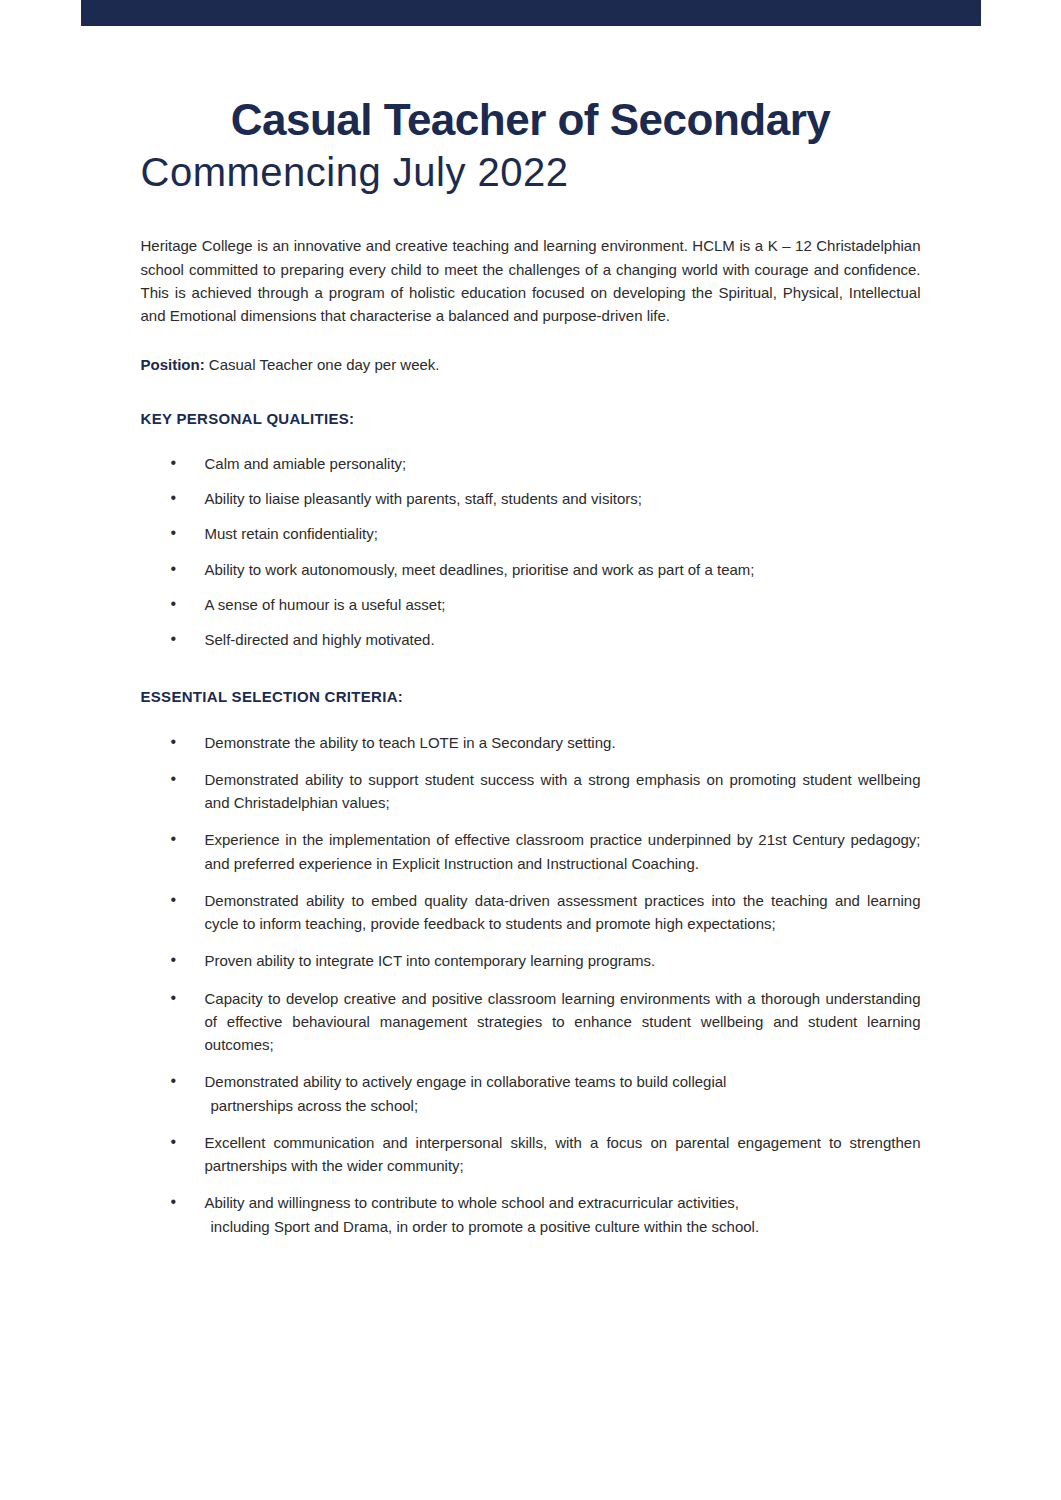Casual Teacher of Secondary
Commencing July 2022
Heritage College is an innovative and creative teaching and learning environment. HCLM is a K – 12 Christadelphian school committed to preparing every child to meet the challenges of a changing world with courage and confidence. This is achieved through a program of holistic education focused on developing the Spiritual, Physical, Intellectual and Emotional dimensions that characterise a balanced and purpose-driven life.
Position: Casual Teacher one day per week.
Key Personal Qualities:
Calm and amiable personality;
Ability to liaise pleasantly with parents, staff, students and visitors;
Must retain confidentiality;
Ability to work autonomously, meet deadlines, prioritise and work as part of a team;
A sense of humour is a useful asset;
Self-directed and highly motivated.
Essential Selection Criteria:
Demonstrate the ability to teach LOTE in a Secondary setting.
Demonstrated ability to support student success with a strong emphasis on promoting student wellbeing and Christadelphian values;
Experience in the implementation of effective classroom practice underpinned by 21st Century pedagogy; and preferred experience in Explicit Instruction and Instructional Coaching.
Demonstrated ability to embed quality data-driven assessment practices into the teaching and learning cycle to inform teaching, provide feedback to students and promote high expectations;
Proven ability to integrate ICT into contemporary learning programs.
Capacity to develop creative and positive classroom learning environments with a thorough understanding of effective behavioural management strategies to enhance student wellbeing and student learning outcomes;
Demonstrated ability to actively engage in collaborative teams to build collegialpartnerships across the school;
Excellent communication and interpersonal skills, with a focus on parental engagement to strengthen partnerships with the wider community;
Ability and willingness to contribute to whole school and extracurricular activities,including Sport and Drama, in order to promote a positive culture within the school.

--- Your task ---
Transcribe the full listing above exactly as it stands, minus the pictures.

--- Output ---
Casual Teacher of Secondary
Commencing July 2022
Heritage College is an innovative and creative teaching and learning environment. HCLM is a K – 12 Christadelphian school committed to preparing every child to meet the challenges of a changing world with courage and confidence. This is achieved through a program of holistic education focused on developing the Spiritual, Physical, Intellectual and Emotional dimensions that characterise a balanced and purpose-driven life.
Position: Casual Teacher one day per week.
Key Personal Qualities:
Calm and amiable personality;
Ability to liaise pleasantly with parents, staff, students and visitors;
Must retain confidentiality;
Ability to work autonomously, meet deadlines, prioritise and work as part of a team;
A sense of humour is a useful asset;
Self-directed and highly motivated.
Essential Selection Criteria:
Demonstrate the ability to teach LOTE in a Secondary setting.
Demonstrated ability to support student success with a strong emphasis on promoting student wellbeing and Christadelphian values;
Experience in the implementation of effective classroom practice underpinned by 21st Century pedagogy; and preferred experience in Explicit Instruction and Instructional Coaching.
Demonstrated ability to embed quality data-driven assessment practices into the teaching and learning cycle to inform teaching, provide feedback to students and promote high expectations;
Proven ability to integrate ICT into contemporary learning programs.
Capacity to develop creative and positive classroom learning environments with a thorough understanding of effective behavioural management strategies to enhance student wellbeing and student learning outcomes;
Demonstrated ability to actively engage in collaborative teams to build collegialpartnerships across the school;
Excellent communication and interpersonal skills, with a focus on parental engagement to strengthen partnerships with the wider community;
Ability and willingness to contribute to whole school and extracurricular activities,including Sport and Drama, in order to promote a positive culture within the school.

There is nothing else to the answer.